Danish man suspected of killing five in bow-and-arrow attack in Norway

Where the attack took place Credit: Euronews
Where the attack took place Credit: Euronews

KONGSBERG, Norway, (Reuters) – A 37-year-old Danish citizen who had converted to Islam is suspected of killing five people with a bow-and-arrow and other weapons in the Norwegian town of Kongsberg in a rare incident of mass killing in Norway, police said today.

The five people, four women and one man, were between 50 and 70 years old.
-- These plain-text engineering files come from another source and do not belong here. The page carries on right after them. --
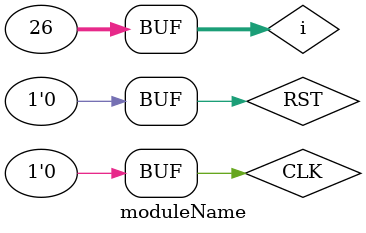
<source format=v>
module moduleName ();

reg CLK;
wire [31:0] OUT;
reg RST;
integer i;
SingleCpu SingleCpu1 (.CLK(CLK), .RST(RST), .OUT(OUT));

initial begin
    RST = 1;
    CLK = 0;
    #50;
    CLK = 1;
    #50
    RST = 0;
    CLK = 0;
    #50
    for(i=0; i<26; i=i+1) begin
        CLK = 1;
        #50
        CLK = 0;
        #50;
    end


end


// always begin
//     #6 CLK=0;
//     #4 CLK=1;
// end

    
endmodule
</source>
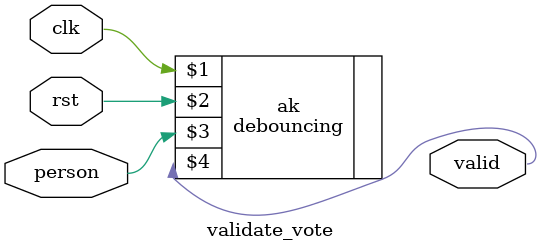
<source format=v>
`timescale 1ns / 1ps
module validate_vote(clk,rst,person,valid);
input clk,rst,person;
output valid;
debouncing ak(clk,rst,person,valid);
endmodule

</source>
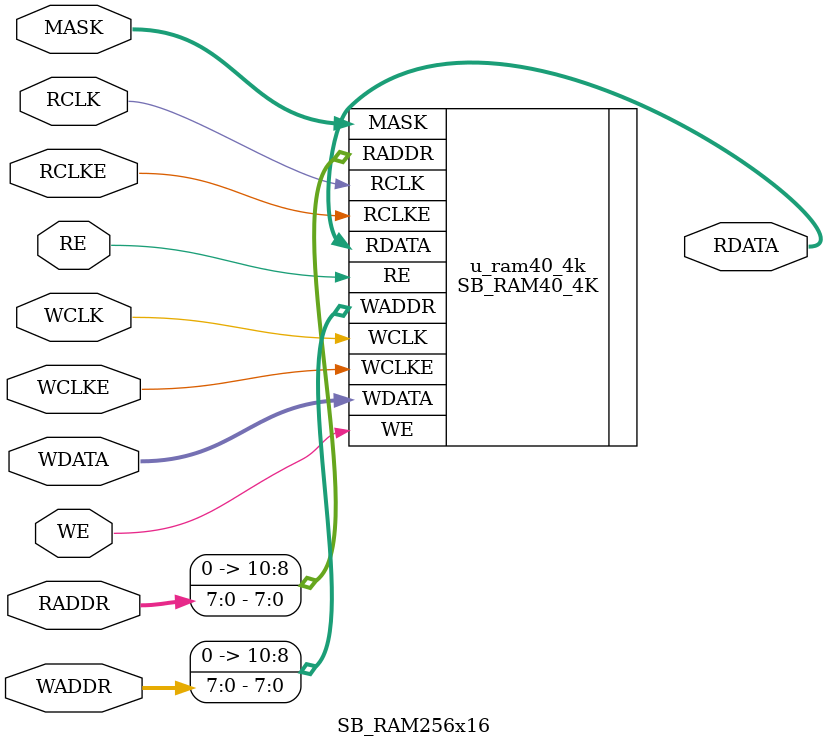
<source format=v>


module SB_RAM256x16
  #(parameter INIT_0 = 256'h0000000000000000000000000000000000000000000000000000000000000000,
    parameter INIT_1 = 256'h0000000000000000000000000000000000000000000000000000000000000000,
    parameter INIT_2 = 256'h0000000000000000000000000000000000000000000000000000000000000000,
    parameter INIT_3 = 256'h0000000000000000000000000000000000000000000000000000000000000000,
    parameter INIT_4 = 256'h0000000000000000000000000000000000000000000000000000000000000000,
    parameter INIT_5 = 256'h0000000000000000000000000000000000000000000000000000000000000000,
    parameter INIT_6 = 256'h0000000000000000000000000000000000000000000000000000000000000000,
    parameter INIT_7 = 256'h0000000000000000000000000000000000000000000000000000000000000000,
    parameter INIT_8 = 256'h0000000000000000000000000000000000000000000000000000000000000000,
    parameter INIT_9 = 256'h0000000000000000000000000000000000000000000000000000000000000000,
    parameter INIT_A = 256'h0000000000000000000000000000000000000000000000000000000000000000,
    parameter INIT_B = 256'h0000000000000000000000000000000000000000000000000000000000000000,
    parameter INIT_C = 256'h0000000000000000000000000000000000000000000000000000000000000000,
    parameter INIT_D = 256'h0000000000000000000000000000000000000000000000000000000000000000,
    parameter INIT_E = 256'h0000000000000000000000000000000000000000000000000000000000000000,
    parameter INIT_F = 256'h0000000000000000000000000000000000000000000000000000000000000000)
   (
    output [15:0] RDATA,
    input         RCLK,
    input         RCLKE,
    input         RE,
    input [7:0]   RADDR,
    input         WCLK,
    input         WCLKE,
    input         WE,
    input [7:0]   WADDR,
    input [15:0]  MASK,
    input [15:0]  WDATA
    );

   SB_RAM40_4K #(.INIT_0(INIT_0),
                 .INIT_1(INIT_1),
                 .INIT_2(INIT_2),
                 .INIT_3(INIT_3),
                 .INIT_4(INIT_4),
                 .INIT_5(INIT_5),
                 .INIT_6(INIT_6),
                 .INIT_7(INIT_7),
                 .INIT_8(INIT_8),
                 .INIT_9(INIT_9),
                 .INIT_A(INIT_A),
                 .INIT_B(INIT_B),
                 .INIT_C(INIT_C),
                 .INIT_D(INIT_D),
                 .INIT_E(INIT_E),
                 .INIT_F(INIT_F))
   u_ram40_4k (.RDATA(RDATA),
               .RADDR({3'b0, RADDR}),
               .RCLK(RCLK),
               .RCLKE(RCLKE),
               .RE(RE),
               .WADDR({3'b0, WADDR}),
               .WCLK(WCLK),
               .WCLKE(WCLKE),
               .WDATA(WDATA),
               .WE(WE),
               .MASK(MASK));
endmodule

</source>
Two people, including an off-duty police officer, were wounded in the Wednesday evening attacks.

The suspect, who has not been identified, had converted to Islam and police had been worried about signs of his radicalisation, regional police chief Ole Bredrup Saeverud told a news conference.

It was too early to determine whether the attacks should be investigated as an act of terrorism, he said.

“There were concerns over radicalisation … Those reports were followed up,” Saeverud said without elaborating.

The suspect lived in Kongsberg, which is 68 km (42 miles) southwest of the capital, Oslo, and has a population of about 28,000 people.

The death toll was the worst of any attack in Norway since 2011, when far-right extremist Anders Behring Breivik killed 77 people, most of them teenagers at a youth camp.

Images from one of the crime scenes showed an arrow that appeared to be stuck in the wall of a wood-panelled building.

Police first received reports of a man carrying a bow and arrow at 1612 GMT on Wednesday. He was first observed by a police unit a few minutes later but managed to escape.

The man fired arrows at the police and he was only apprehended after a hunt of about 35 minutes.

“It is likely that all the killings took place after the first police sighting of him,” Saeverud said.

The suspect is in custody and is believed to have acted alone. He was cooperating with police and had implicated himself in the attacks, although he has not entered a plea.

“He is admitting to the facts of the case,” police attorney Ann Iren Svane Mathiassen told news agency NTB.

“We’ll have to see if he also pleads guilty,” she later told private broadcaster TV2.

The suspect’s lawyer, Fredrik Neumann, told public broadcaster NRK: “He is cooperating and is giving detailed statements regarding this event.”